→ Text extract:
Ikai,

I have not moved to HRD yet. But I am pretty sure I am the only user of my 
application. However, ever since couples of days back, not only that it is 
slow but I kept on running out of quota, despite the fact that I turned on 
the billing. I have switched off billing yesterday as it didn't help me.

Can I get a refund? The request is due to the fact that I am hitting the 
app less than 20 times per day, and I run out of quotas. Enabled billing 
didn't help. I am perplexed with a single user, how would it be possible to 
exhaust 0.05 million operations? see below as an example -

Datastore Read Operations
[image: 100%]
100%0.05 of 0.05 Million Ops0.00$0.70/ Million Ops$0.00

I don't want publish my appid, if you would like to know, I get text you at 
your google voice number. If that helps.

Thanks for any reply.

→ Your tasks:
(A) Set down the stretch of the quota message from "Datastore Read Operations" through "If that helps." word for word.
(B) What difficulties with the application does the writer of the quota message report?
(C) Can you extend the message about running out of datastore quota past its last line?

→ Supplied entries:

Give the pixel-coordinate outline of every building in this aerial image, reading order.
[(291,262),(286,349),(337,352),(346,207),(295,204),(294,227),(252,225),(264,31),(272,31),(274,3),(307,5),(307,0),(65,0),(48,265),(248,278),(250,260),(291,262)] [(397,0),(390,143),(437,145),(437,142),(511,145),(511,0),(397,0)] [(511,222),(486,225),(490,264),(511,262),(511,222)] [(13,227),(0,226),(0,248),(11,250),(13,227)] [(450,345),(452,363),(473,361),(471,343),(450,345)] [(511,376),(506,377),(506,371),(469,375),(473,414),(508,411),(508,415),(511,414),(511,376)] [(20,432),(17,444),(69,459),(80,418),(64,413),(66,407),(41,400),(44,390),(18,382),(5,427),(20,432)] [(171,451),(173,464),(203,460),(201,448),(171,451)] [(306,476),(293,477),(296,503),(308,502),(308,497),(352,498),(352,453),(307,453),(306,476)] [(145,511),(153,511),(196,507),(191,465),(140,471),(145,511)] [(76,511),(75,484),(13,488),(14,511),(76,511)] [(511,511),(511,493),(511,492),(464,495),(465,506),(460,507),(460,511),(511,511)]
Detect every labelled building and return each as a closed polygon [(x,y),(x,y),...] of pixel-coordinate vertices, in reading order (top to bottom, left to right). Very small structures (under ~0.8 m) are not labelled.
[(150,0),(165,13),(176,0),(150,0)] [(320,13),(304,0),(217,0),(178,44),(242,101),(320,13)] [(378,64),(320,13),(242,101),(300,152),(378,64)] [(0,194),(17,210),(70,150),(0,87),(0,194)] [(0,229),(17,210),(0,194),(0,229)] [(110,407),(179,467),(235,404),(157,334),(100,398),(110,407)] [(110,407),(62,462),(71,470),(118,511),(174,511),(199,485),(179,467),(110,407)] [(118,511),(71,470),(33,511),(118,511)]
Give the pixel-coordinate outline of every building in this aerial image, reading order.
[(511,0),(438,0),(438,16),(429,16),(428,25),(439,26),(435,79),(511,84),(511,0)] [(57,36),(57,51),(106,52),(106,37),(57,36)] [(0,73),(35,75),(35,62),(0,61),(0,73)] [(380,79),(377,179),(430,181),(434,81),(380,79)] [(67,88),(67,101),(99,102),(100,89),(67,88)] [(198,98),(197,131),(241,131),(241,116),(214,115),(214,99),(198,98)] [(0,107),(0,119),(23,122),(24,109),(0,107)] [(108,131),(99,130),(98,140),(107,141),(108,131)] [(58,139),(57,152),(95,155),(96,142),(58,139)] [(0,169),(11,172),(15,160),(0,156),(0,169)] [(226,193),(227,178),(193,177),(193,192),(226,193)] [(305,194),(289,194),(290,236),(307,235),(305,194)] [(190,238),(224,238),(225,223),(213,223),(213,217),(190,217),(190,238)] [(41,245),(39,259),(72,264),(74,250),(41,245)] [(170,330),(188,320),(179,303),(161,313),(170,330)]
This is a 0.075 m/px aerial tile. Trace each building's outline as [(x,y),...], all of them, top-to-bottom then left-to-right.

→ Final answers:
(A)
Datastore Read Operations
[image: 100%]
100%0.05 of 0.05 Million Ops0.00$0.70/ Million Ops$0.00

I don't want publish my appid, if you would like to know, I get text you at 
your google voice number. If that helps.

(B)
- The application is slow.
- It keeps running out of quota.
- Turning on billing did not help.

(C)
On Monday, March 12, 2012 2:52:29 PM UTC-4, Ikai Lan wrote:
>
> Hi Riley,
>
> That's a legitimate question, and one that we haven't officially answered 
> yet. It's certainly the direction that things have been moving simply due 
> to the nature of production management. Given that the SLA applies to HRD 
> and not master/slave applications, you are definitely going to get a better 
> quality of service migrating to HRD. In fact, I strongly advise that you do 
> so. 
>
> One challenge that we have when dealing with issues is to decide whether 
> we should do emergency maintenance that requires downtime. With any 
> production system, it's not always guaranteed that maintenance will result 
> in issues being completely resolved, which would be really bad for app 
> developers. At what threshold do we determine that a downtime with no 
> guarantee of addressing the issues is worthwhile? Global 0.1% error rate?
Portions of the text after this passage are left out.